### INFORMATION SUPPLIED

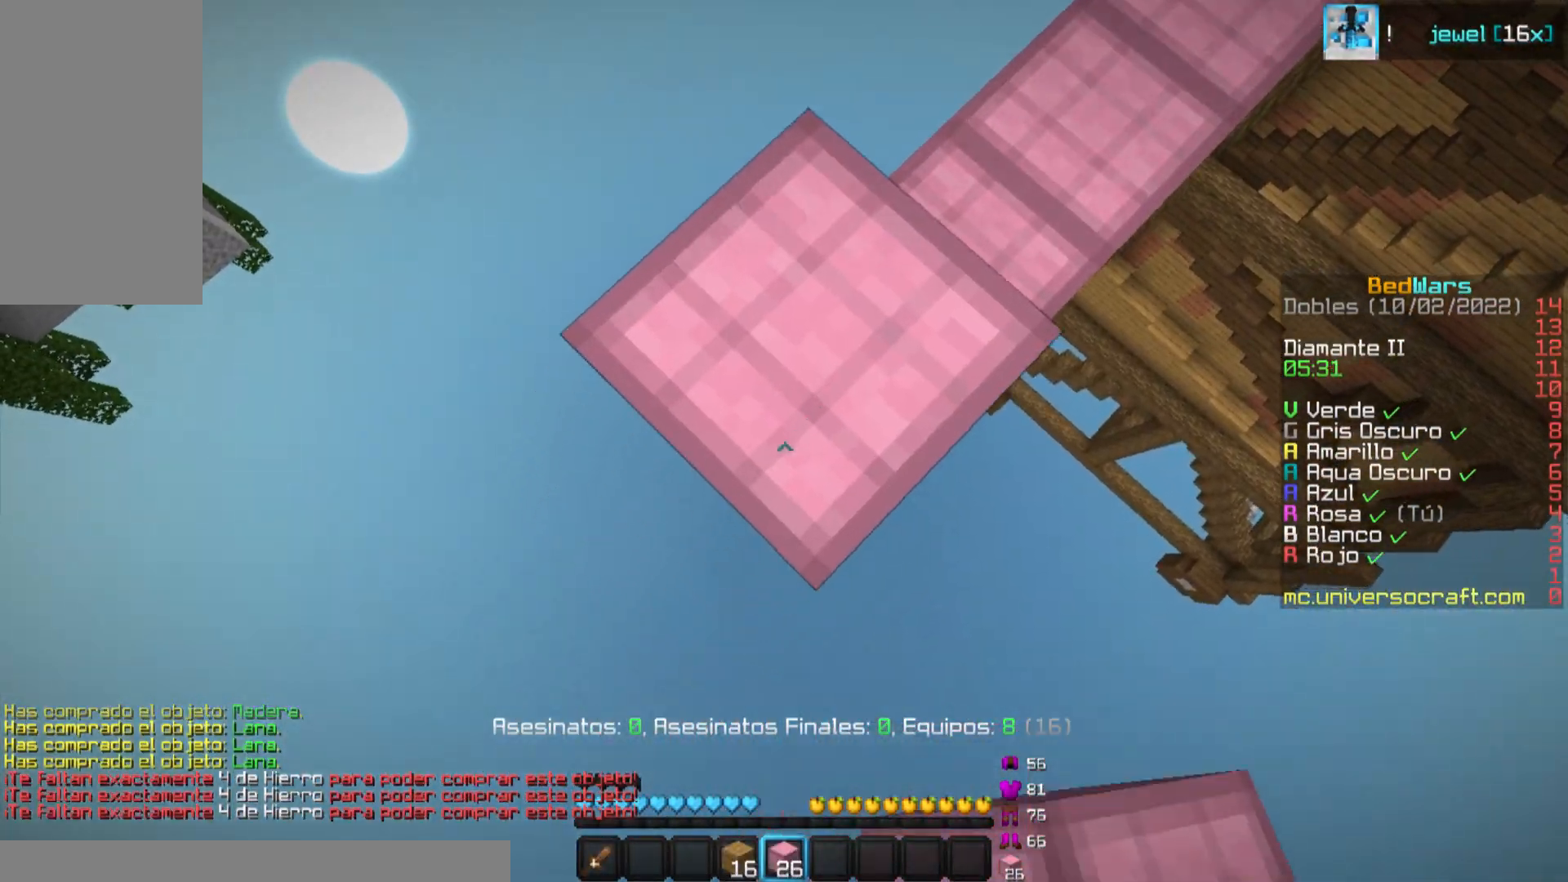
{"keys": ["a", "s"], "mouse": ["right"], "events": [[100, "mouse_right", "down"], [184, "mouse_right", "up"], [417, "mouse_right", "down"]]}
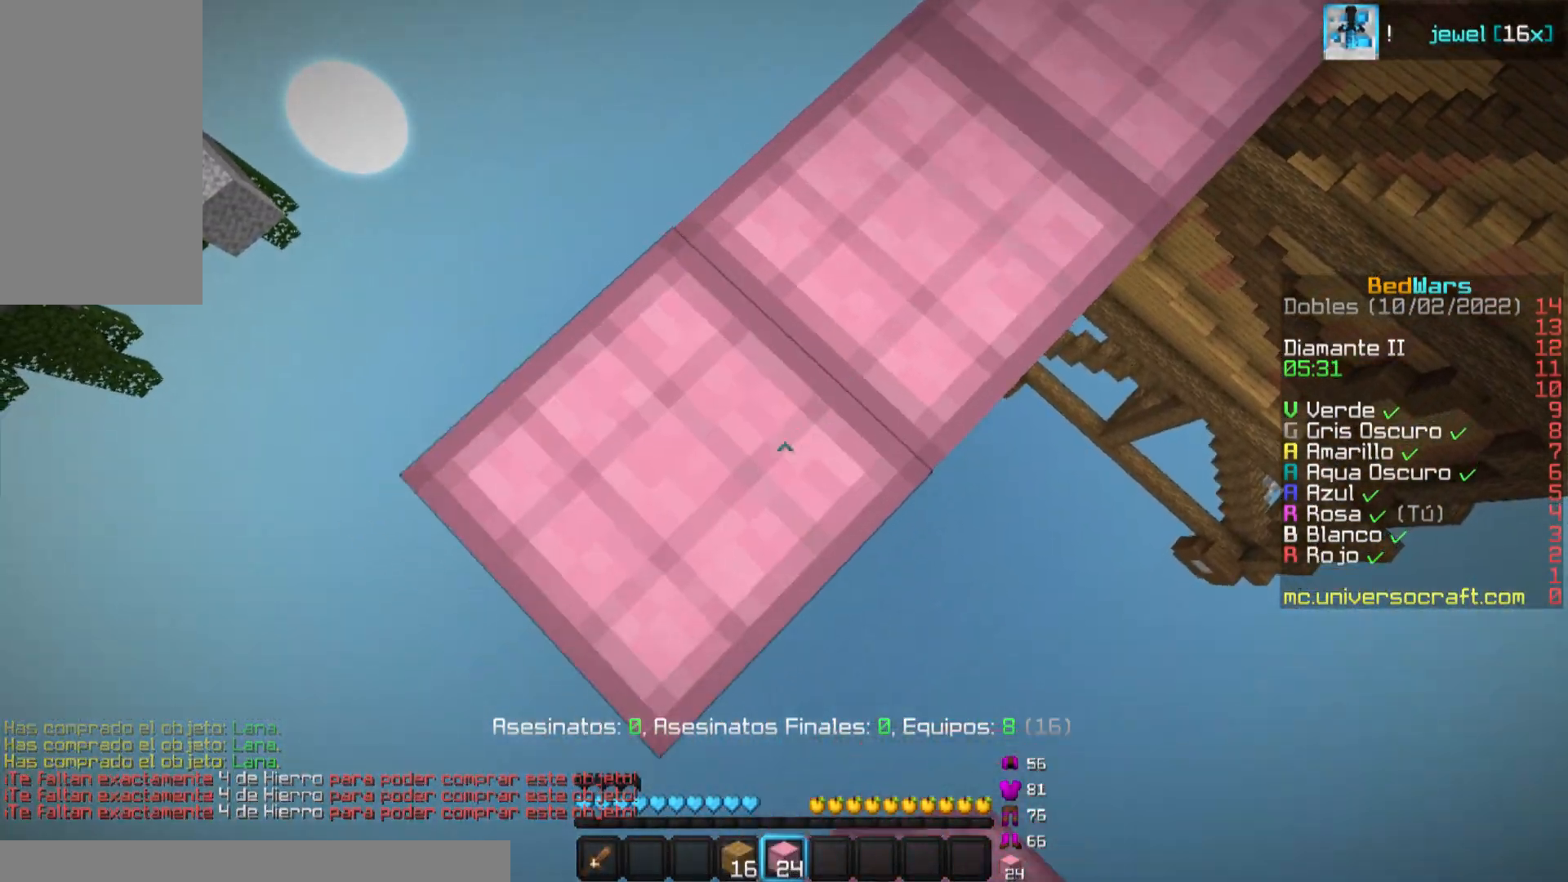
{"keys": ["a", "s"], "mouse": [], "events": [[16, "mouse_right", "up"], [217, "mouse_right", "down"], [283, "mouse_right", "up"], [300, "mouse_right", "down"], [350, "mouse_right", "up"]]}
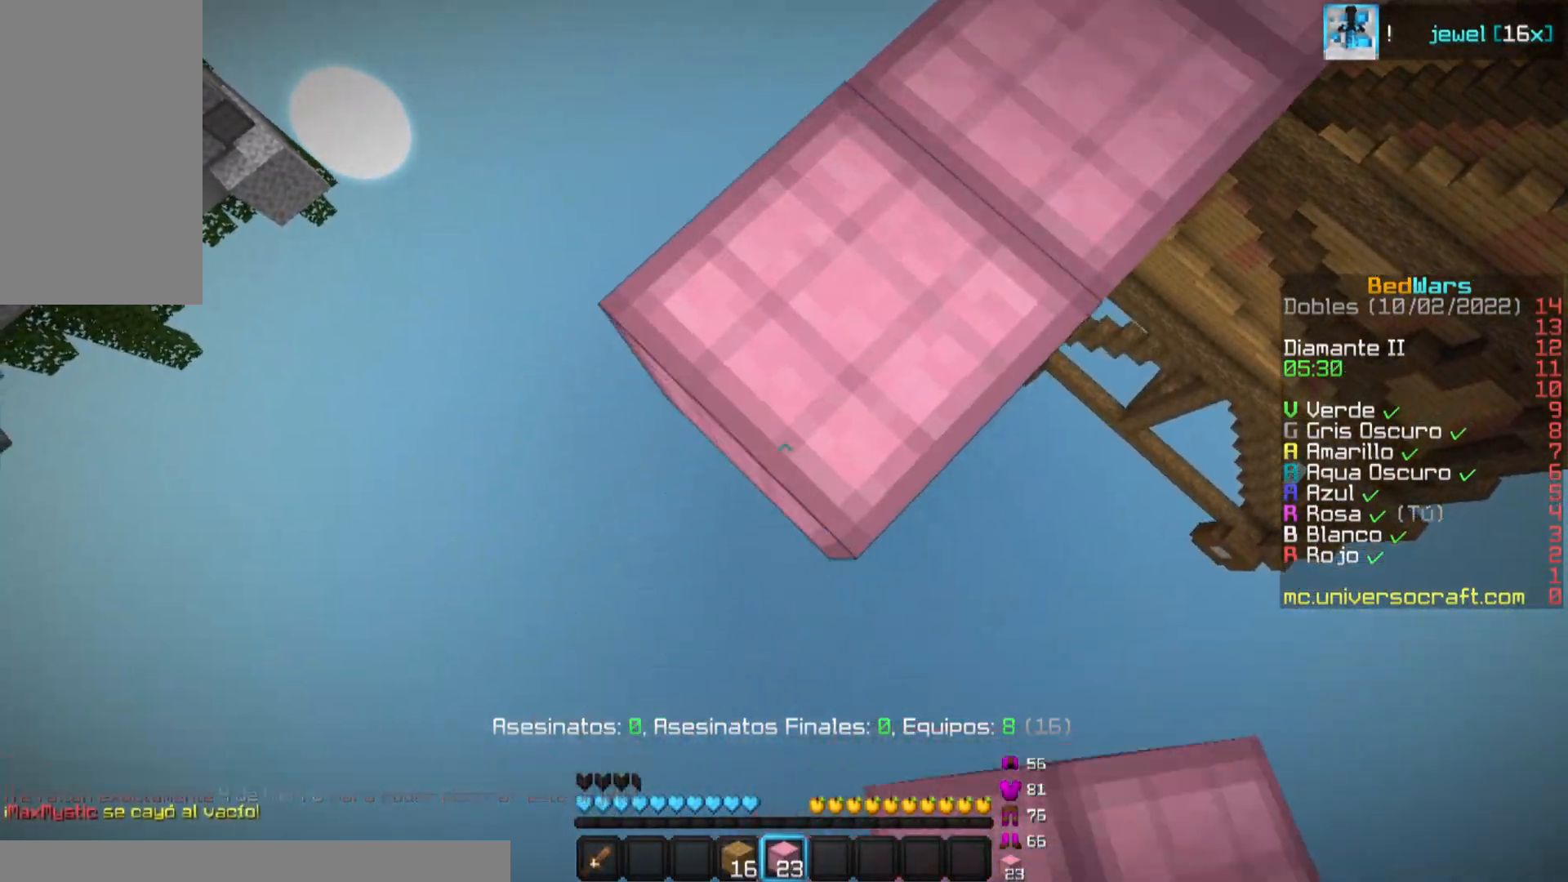
{"keys": ["w"], "mouse": ["left"], "events": [[50, "mouse_right", "down"], [67, "mouse_right", "up"], [67, "s", "up"], [84, "a", "up"], [84, "mouse_right", "down"], [117, "mouse_right", "up"], [184, "w", "down"], [351, "mouse_left", "down"], [401, "mouse_left", "up"], [467, "mouse_left", "down"]]}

######

• [WHAT YOU ARE ASKED TO DO]: Transcribe the material as is, with images omitted.

• [SOLUTION FOR THIS TASK]:
{"keys": ["a", "s"], "mouse": ["right"], "events": [[100, "mouse_right", "down"], [184, "mouse_right", "up"], [417, "mouse_right", "down"]]}
{"keys": ["a", "s"], "mouse": [], "events": [[16, "mouse_right", "up"], [217, "mouse_right", "down"], [283, "mouse_right", "up"], [300, "mouse_right", "down"], [350, "mouse_right", "up"]]}
{"keys": ["w"], "mouse": ["left"], "events": [[50, "mouse_right", "down"], [67, "mouse_right", "up"], [67, "s", "up"], [84, "a", "up"], [84, "mouse_right", "down"], [117, "mouse_right", "up"], [184, "w", "down"], [351, "mouse_left", "down"], [401, "mouse_left", "up"], [467, "mouse_left", "down"]]}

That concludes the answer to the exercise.